Brief >> When a picture appears among the records, leave it out, and copy all else exactly.

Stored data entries
* * *
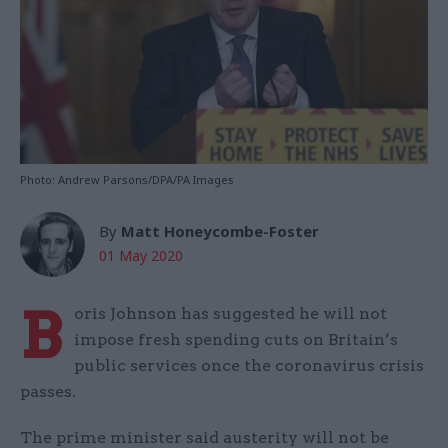
Photo: Andrew Parsons/DPA/PA Images
By
Matt Honeycombe-Foster
01 May 2020
B
oris Johnson has suggested he will not
impose fresh spending cuts on Britain’s
public services once the coronavirus crisis
passes.
The prime minister said austerity will not be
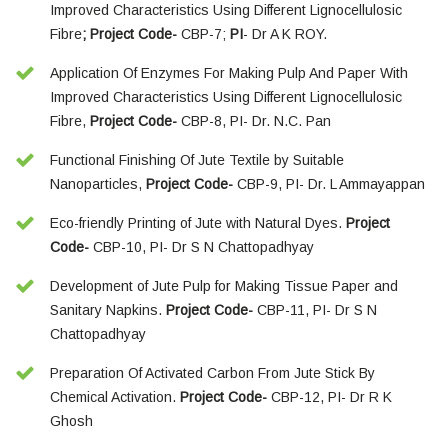
Improved Characteristics Using Different Lignocellulosic
Fibre
; Project Code-
CBP-7;
PI
- Dr A K ROY.
Application Of Enzymes For Making Pulp And Paper With
Improved Characteristics Using Different Lignocellulosic
Fibre,
Project Code-
CBP-8, PI- Dr. N.C. Pan
Functional Finishing Of Jute Textile by Suitable
Nanoparticles,
Project Code-
CBP-9, PI- Dr. L Ammayappan
Eco-friendly Printing of Jute with Natural Dyes.
Project
Code-
CBP-10, PI- Dr S N Chattopadhyay
Development of Jute Pulp for Making Tissue Paper and
Sanitary Napkins.
Project Code-
CBP-11, PI- Dr S N
Chattopadhyay
Preparation Of Activated Carbon From Jute Stick By
Chemical Activation.
Project Code-
CBP-12, PI- Dr R K
Ghosh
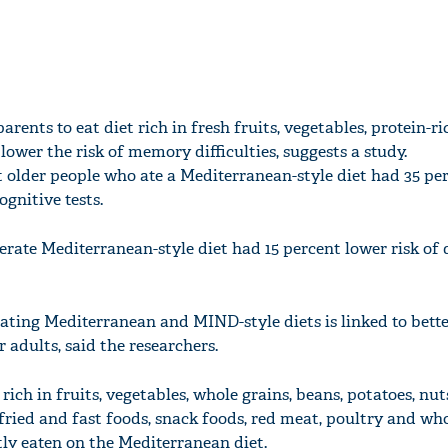
arents to eat diet rich in fresh fruits, vegetables, protein-r
lower the risk of memory difficulties, suggests a study.
t older people who ate a Mediterranean-style diet had 35 pe
ognitive tests.
rate Mediterranean-style diet had 15 percent lower risk of 
ating Mediterranean and MIND-style diets is linked to bette
r adults, said the researchers.
ich in fruits, vegetables, whole grains, beans, potatoes, nuts,
 fried and fast foods, snack foods, red meat, poultry and wh
tly eaten on the Mediterranean diet.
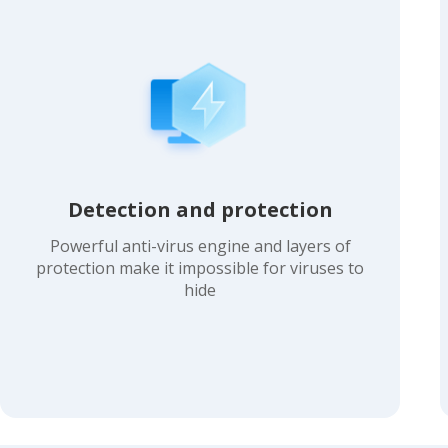
Detection and protection
Powerful anti-virus engine and layers of
protection make it impossible for viruses to
hide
* * *
Answer area >>
Photo: Andrew Parsons/DPA/PA Images
By
Matt Honeycombe-Foster
01 May 2020
B
oris Johnson has suggested he will not
impose fresh spending cuts on Britain’s
public services once the coronavirus crisis
passes.
The prime minister said austerity will not be
Improved Characteristics Using Different Lignocellulosic
Fibre
; Project Code-
CBP-7;
PI
- Dr A K ROY.
Application Of Enzymes For Making Pulp And Paper With
Improved Characteristics Using Different Lignocellulosic
Fibre,
Project Code-
CBP-8, PI- Dr. N.C. Pan
Functional Finishing Of Jute Textile by Suitable
Nanoparticles,
Project Code-
CBP-9, PI- Dr. L Ammayappan
Eco-friendly Printing of Jute with Natural Dyes.
Project
Code-
CBP-10, PI- Dr S N Chattopadhyay
Development of Jute Pulp for Making Tissue Paper and
Sanitary Napkins.
Project Code-
CBP-11, PI- Dr S N
Chattopadhyay
Preparation Of Activated Carbon From Jute Stick By
Chemical Activation.
Project Code-
CBP-12, PI- Dr R K
Ghosh
arents to eat diet rich in fresh fruits, vegetables, protein-r
lower the risk of memory difficulties, suggests a study.
t older people who ate a Mediterranean-style diet had 35 pe
ognitive tests.
rate Mediterranean-style diet had 15 percent lower risk of 
ating Mediterranean and MIND-style diets is linked to bette
r adults, said the researchers.
ich in fruits, vegetables, whole grains, beans, potatoes, nuts,
 fried and fast foods, snack foods, red meat, poultry and wh
tly eaten on the Mediterranean diet.
Detection and protection
Powerful anti-virus engine and layers of
protection make it impossible for viruses to
hide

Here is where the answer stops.